Oh, the action heroes who have only to pick up a gun to remember the chapter-long entirety of their military careers and weapons training; oh, the fantasy heroines who have only to get up in the morning and find they're out of coffee to remember the entire history of, say, witchcraft as it works in their world. If I was running a creative-writing course, I’d say: trust the audience! With the exclamation mark. Let the characters know what they know, let them show it through their actions rather than bore us with a back-story dump at the outset, and let’s just trust the audience – I would say “readers”, but the ebook trade seems to prefer “fans” – to pick up or supply the rest.
So my point is – have I explained this enough? – give the audience something, even just an acknowledgement of the issue (not an evasion), and they’ll do the rest. They don’t want the narrative to stop any more than you do. And now back to the blog post.
John Connor asks his question. And what could happen is: the entire film could grind to a halt while Arnold Schwarzenegger explains the imaginary but necessary science behind shape-shifting terminators made of “mimetic poly-alloy” (brilliant). Without that explanation, we might wonder. But this is a big-budget Terminator movie. These people don’t stop for anything, and nor do their terminators. Arnold’s reply is a masterclass in how to handle any kind of explanation or background that might slow things down.

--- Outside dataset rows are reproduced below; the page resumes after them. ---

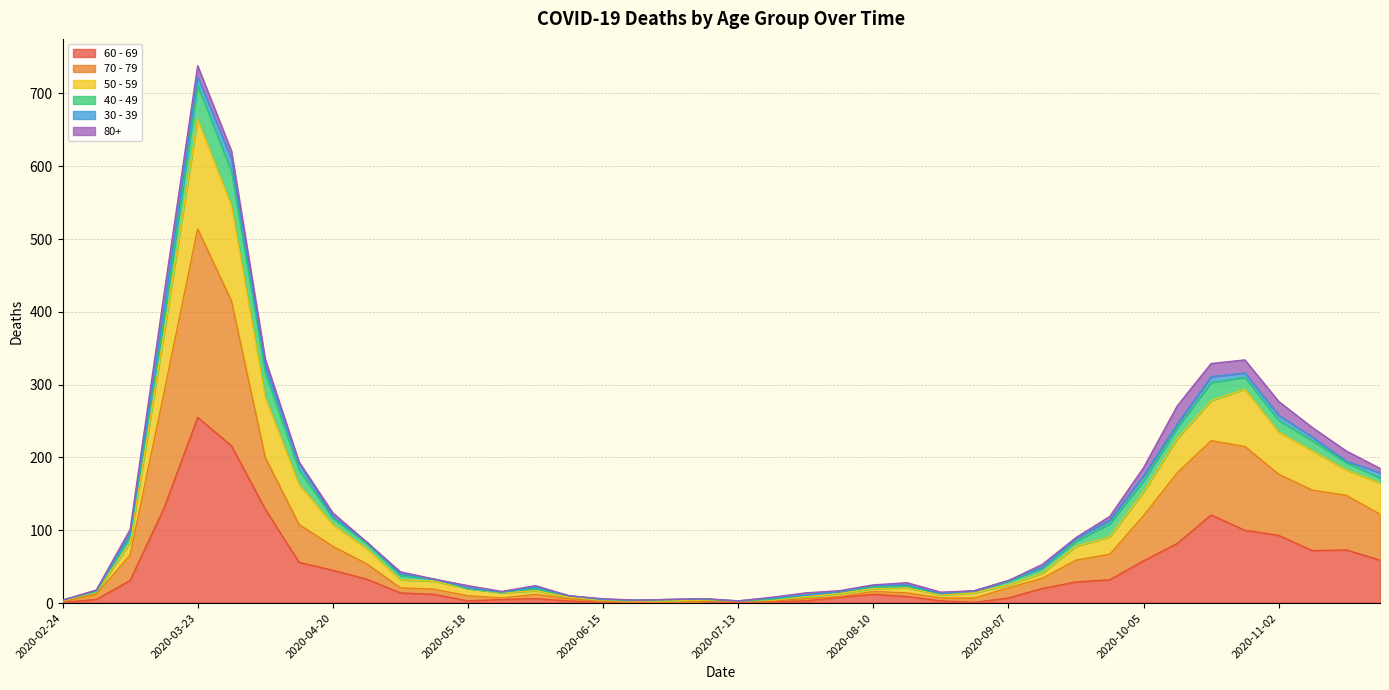

What are all the series names shown in the legend?

60 - 69, 70 - 79, 50 - 59, 40 - 49, 30 - 39, 80+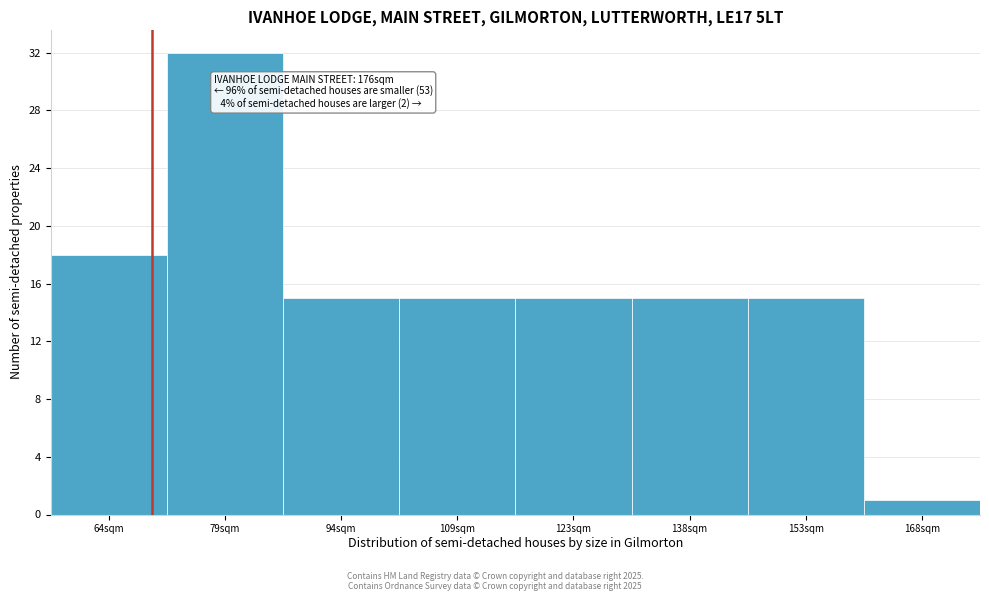

Reading left to right, transcribe all the data shown in this chart.

64sqm=18	79sqm=32	94sqm=15	109sqm=15	123sqm=15	138sqm=15	153sqm=15	168sqm=1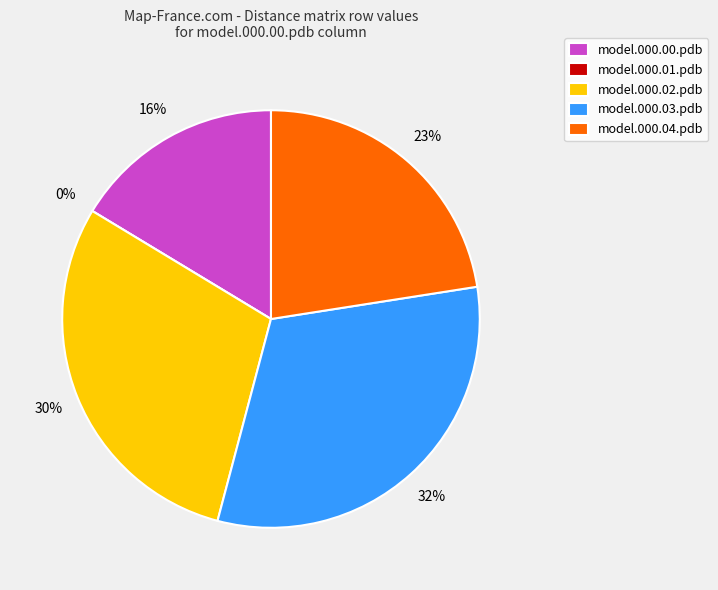

To the nearest percent, what percentage of the pie is model.000.00.pdb?

16%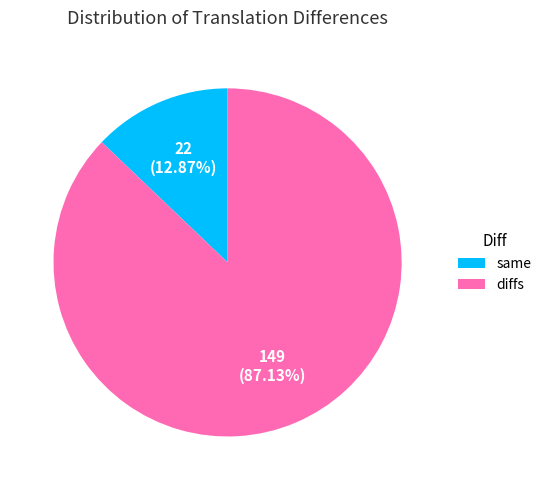

What percentage do diffs and same together represent?

100.0%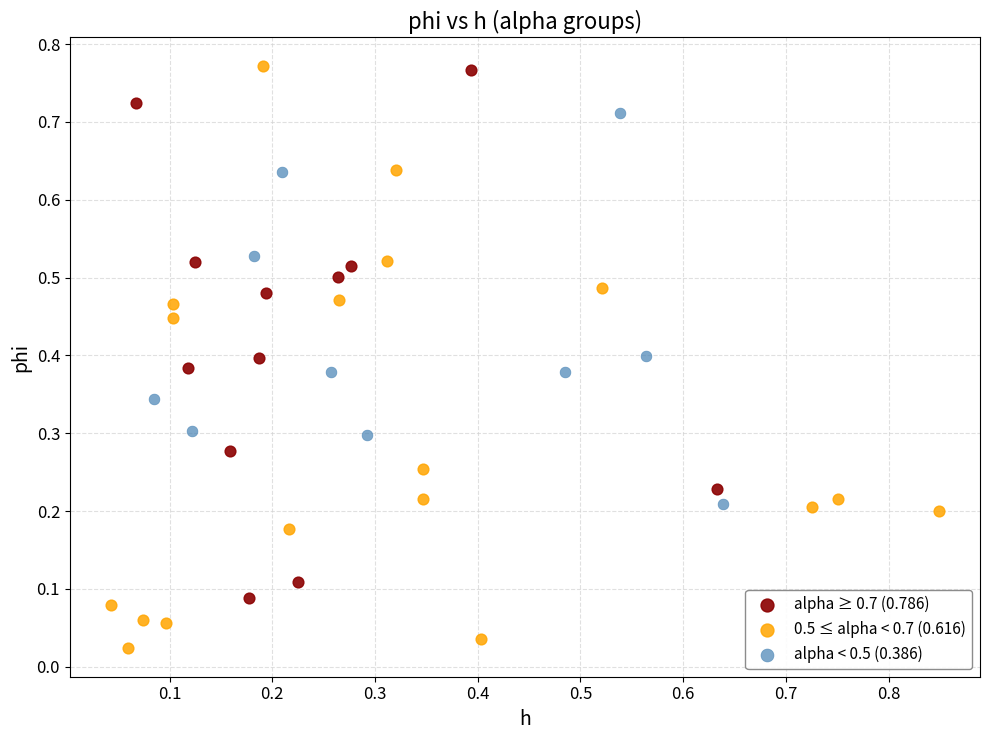

Which series contains the lowest Y value?

0.5 ≤ alpha < 0.7 (0.616)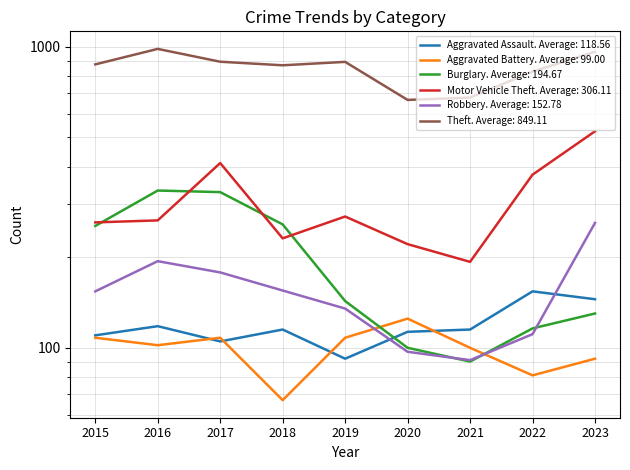

Reading left to right, what are all the values shown in this chart?

Aggravated Assault: 2015=110	2016=118	2017=105	2018=115	2019=92	2020=113	2021=115	2022=154	2023=145
Aggravated Battery: 2015=108	2016=102	2017=108	2018=67	2019=108	2020=125	2021=100	2022=81	2023=92
Burglary: 2015=254	2016=333	2017=329	2018=257	2019=143	2020=100	2021=90	2022=116	2023=130
Motor Vehicle Theft: 2015=261	2016=265	2017=411	2018=231	2019=273	2020=221	2021=193	2022=376	2023=524
Robbery: 2015=154	2016=194	2017=178	2018=155	2019=135	2020=97	2021=91	2022=111	2023=260
Theft: 2015=874	2016=984	2017=892	2018=868	2019=891	2020=666	2021=678	2022=827	2023=962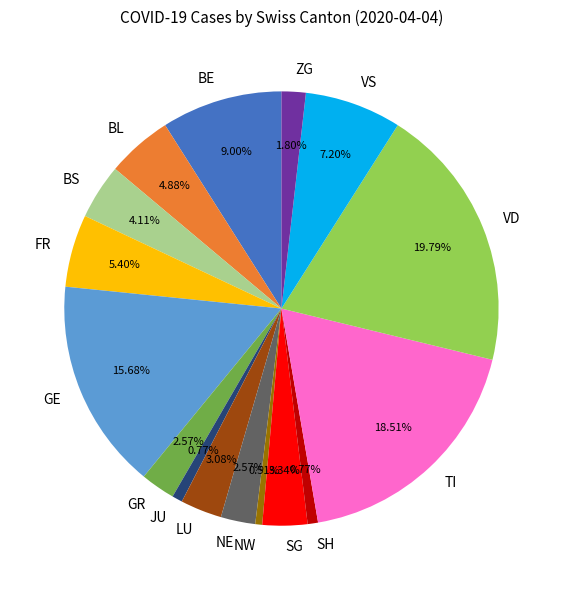

Combined, do GR and BS account for over 50%?

No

Why doesn’t the T-1000 get up close and explode? The reply starts with a couple of sentences about complex machines with moving parts, et cetera. Maybe a second or two of screen time. Then…
Then Mr Schwarzenegger gives us the all-important explanation. Everything we could possibly need to know about the T-1000’s limitations in one sentence.
“It doesn’t work that way,” he says.
And that, people who write the books I read before going to sleep, is how you do it. Please.
*Another war against the machines. See also the Butlerian Jihad, covered here.
**Another blob! Scroll down for last week's blob coverage. Just occurred to me that the thing in The Thing was a blob too. They're all over the place.
***If you haven’t seen Alfred Hitchcock’s Psycho (1960), see it now.